Kelompok rentan seperti penyandang disabilitas, perempuan, dan lansia juga mendapatkan perhatian lebih spesifik dalam KUHAP baru. Komisi III memastikan bahwa aturan teknis penyidikan dan pemeriksaan harus mempertimbangkan kebutuhan khusus serta menjamin perlakuan yang adil dan manusiawi. Pendekatan ini penting untuk memastikan bahwa hukum hadir secara inklusif dan tidak memunculkan bias terhadap kelompok tertentu. Selain itu, penguatan mekanisme praperadilan dan keadilan restoratif menjadi fondasi baru dalam penyelesaian perkara yang lebih proporsional dan mengedepankan pemulihan.
Dari perspektif akademik, Ketua Umum Persatuan Doktor Pascasarjana Hukum Indonesia (PEDPHI) Abdul Chair Ramadhan menyampaikan penilaiannya bahwa KUHAP baru memiliki unsur kepastian hukum serta keadilan prosedural dan substansial yang kuat. Ia menilai bahwa substansi dalam RUU KUHAP telah melalui kajian publik yang komprehensif dan dirancang untuk menghadirkan sistem peradilan pidana yang lebih optimal. Pandangannya menekankan bahwa penundaan pembaruan KUHAP justru berpotensi menimbulkan ketidakpastian hukum dan merugikan masyarakat, terutama dalam konteks penyelesaian perkara yang membutuhkan aturan hukum yang lebih modern. Kehadirannya sebagai suara akademisi menguatkan bahwa pembaruan KUHAP merupakan langkah strategis yang tepat dan tidak seharusnya ditunda.
Pengesahan KUHAP baru juga memiliki implikasi strategis terhadap penyelenggaraan Pilkada. Setiap momentum pemilihan kepala daerah membutuhkan instrumen hukum yang mampu mencegah penyalahgunaan proses hukum untuk kepentingan politik, menghindari kriminalisasi kandidat atau relawan, sekaligus memastikan bahwa seluruh warga negara dapat menggunakan hak pilihnya tanpa tekanan hukum yang tidak proporsional. Kehadiran KUHAP yang lebih objektif dan transparan akan memperkecil ruang gesekan politik yang dapat menciderai integritas Pilkada. Di tengah meningkatnya kompetisi politik lokal, kepastian hukum adalah prasyarat utama demi menjalankan Pemilu yang damai, jujur, dan berkeadilan.

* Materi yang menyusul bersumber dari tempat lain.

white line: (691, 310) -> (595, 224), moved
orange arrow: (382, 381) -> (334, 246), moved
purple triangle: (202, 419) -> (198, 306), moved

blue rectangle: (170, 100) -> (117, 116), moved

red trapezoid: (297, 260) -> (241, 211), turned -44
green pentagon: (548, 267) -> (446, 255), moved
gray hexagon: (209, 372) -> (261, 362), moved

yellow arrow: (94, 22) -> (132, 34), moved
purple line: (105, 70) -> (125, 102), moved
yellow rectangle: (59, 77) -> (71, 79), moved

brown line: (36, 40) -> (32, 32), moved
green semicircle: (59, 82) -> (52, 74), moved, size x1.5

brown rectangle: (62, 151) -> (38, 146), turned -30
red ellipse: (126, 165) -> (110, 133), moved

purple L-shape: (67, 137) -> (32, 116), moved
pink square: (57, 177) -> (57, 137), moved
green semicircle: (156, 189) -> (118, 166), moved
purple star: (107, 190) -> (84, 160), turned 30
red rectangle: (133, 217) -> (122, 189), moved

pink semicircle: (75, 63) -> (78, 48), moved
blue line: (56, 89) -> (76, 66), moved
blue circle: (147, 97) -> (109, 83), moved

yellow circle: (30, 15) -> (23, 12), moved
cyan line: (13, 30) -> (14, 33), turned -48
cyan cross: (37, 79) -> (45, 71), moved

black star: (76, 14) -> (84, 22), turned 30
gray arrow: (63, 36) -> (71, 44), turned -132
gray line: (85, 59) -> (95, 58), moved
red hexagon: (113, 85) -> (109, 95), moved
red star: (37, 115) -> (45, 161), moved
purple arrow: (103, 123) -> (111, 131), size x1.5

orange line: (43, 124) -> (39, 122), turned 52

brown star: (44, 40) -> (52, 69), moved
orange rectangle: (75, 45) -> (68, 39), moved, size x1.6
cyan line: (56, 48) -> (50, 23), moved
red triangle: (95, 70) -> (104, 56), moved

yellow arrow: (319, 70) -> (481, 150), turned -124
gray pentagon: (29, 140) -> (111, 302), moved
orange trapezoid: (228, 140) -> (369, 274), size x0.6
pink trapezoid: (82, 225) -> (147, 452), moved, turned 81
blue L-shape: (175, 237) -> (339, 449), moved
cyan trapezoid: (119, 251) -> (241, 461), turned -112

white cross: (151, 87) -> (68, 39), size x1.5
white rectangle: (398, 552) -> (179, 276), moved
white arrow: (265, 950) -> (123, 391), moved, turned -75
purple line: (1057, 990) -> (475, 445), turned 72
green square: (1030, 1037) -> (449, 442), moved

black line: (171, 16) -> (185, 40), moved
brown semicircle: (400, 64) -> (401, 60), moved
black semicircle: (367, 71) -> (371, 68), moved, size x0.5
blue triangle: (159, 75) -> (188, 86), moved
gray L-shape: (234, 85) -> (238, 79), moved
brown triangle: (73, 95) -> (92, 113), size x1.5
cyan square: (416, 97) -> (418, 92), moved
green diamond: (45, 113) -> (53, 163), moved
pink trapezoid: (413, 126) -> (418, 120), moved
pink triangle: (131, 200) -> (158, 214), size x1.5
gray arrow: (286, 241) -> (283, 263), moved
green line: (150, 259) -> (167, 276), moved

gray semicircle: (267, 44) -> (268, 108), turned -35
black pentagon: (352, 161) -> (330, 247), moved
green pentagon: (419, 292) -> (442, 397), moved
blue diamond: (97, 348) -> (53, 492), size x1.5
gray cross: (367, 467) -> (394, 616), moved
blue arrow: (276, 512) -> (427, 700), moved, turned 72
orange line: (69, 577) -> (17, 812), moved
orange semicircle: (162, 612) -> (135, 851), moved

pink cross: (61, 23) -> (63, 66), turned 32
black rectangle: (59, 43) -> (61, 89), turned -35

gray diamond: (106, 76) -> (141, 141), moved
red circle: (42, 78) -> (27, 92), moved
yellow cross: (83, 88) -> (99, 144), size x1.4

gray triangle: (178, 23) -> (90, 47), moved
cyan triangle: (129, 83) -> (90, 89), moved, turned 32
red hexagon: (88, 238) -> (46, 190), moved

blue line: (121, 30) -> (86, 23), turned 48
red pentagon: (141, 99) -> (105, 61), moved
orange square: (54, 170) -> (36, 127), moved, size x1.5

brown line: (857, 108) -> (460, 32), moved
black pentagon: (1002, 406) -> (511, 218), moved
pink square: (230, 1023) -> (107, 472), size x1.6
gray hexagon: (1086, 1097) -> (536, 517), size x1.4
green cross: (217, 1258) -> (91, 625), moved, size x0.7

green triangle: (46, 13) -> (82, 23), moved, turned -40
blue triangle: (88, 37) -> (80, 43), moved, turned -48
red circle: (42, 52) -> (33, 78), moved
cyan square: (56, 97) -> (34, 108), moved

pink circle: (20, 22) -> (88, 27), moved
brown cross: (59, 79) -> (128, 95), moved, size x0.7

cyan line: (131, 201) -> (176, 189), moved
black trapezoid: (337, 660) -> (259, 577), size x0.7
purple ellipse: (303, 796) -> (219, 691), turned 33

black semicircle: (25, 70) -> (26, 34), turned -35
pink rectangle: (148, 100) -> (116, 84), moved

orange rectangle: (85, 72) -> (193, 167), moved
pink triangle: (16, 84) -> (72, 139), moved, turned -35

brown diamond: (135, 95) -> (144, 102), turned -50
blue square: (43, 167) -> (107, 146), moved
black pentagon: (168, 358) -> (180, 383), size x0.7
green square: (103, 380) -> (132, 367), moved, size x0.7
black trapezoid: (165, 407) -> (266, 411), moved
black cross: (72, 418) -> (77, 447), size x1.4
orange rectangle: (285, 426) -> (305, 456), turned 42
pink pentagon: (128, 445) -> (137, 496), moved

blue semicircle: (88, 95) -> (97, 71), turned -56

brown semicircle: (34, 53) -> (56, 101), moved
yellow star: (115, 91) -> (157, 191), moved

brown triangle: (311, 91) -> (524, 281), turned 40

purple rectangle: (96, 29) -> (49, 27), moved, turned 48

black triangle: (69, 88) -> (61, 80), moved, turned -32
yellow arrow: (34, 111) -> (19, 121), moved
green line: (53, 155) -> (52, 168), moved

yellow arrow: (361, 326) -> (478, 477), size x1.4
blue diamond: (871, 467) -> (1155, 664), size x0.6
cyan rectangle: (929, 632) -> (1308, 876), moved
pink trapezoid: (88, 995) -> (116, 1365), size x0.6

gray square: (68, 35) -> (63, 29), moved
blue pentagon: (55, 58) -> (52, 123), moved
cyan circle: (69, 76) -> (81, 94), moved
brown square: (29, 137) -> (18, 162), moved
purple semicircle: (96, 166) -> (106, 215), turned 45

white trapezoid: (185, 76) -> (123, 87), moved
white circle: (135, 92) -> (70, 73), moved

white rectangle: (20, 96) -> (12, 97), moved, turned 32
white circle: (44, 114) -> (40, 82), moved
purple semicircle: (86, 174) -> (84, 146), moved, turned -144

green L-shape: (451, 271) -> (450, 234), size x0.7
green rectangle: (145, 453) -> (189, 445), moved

Keberadaan mekanisme praperadilan yang lebih kuat, pengawasan ketat terhadap proses penahanan, serta perlindungan bagi kelompok rentan dapat menjadi penyangga penting bagi proses demokrasi lokal. Dengan demikian, Pilkada tidak hanya menjadi ajang kontestasi politik, tetapi juga wujud kematangan negara dalam menyediakan ruang demokrasi yang bebas dari manipulasi hukum. Reformasi ini juga dapat meningkatkan kepercayaan publik terhadap institusi hukum, yang selama ini sering menjadi sorotan dalam penyelenggaraan kontestasi politik di tingkat daerah.
Pada akhirnya, pembaruan KUHAP merupakan investasi jangka panjang bagi kualitas demokrasi dan masa depan penegakan hukum Indonesia. Reformasi ini menegaskan bahwa sistem peradilan pidana tidak boleh tertinggal dari perkembangan masyarakat, teknologi, dan dinamika politik. Dalam konteks Pilkada yang menuntut kepastian hukum, transparansi, dan perlindungan terhadap hak politik warga negara, KUHAP baru diharapkan menjadi instrumen yang menopang terciptanya kompetisi yang sehat dan legitimasi pemerintahan daerah yang kuat. Dengan demikian, langkah DPR RI bukan sekadar revisi regulasi, tetapi fondasi penting bagi perjalanan demokrasi Indonesia ke depan.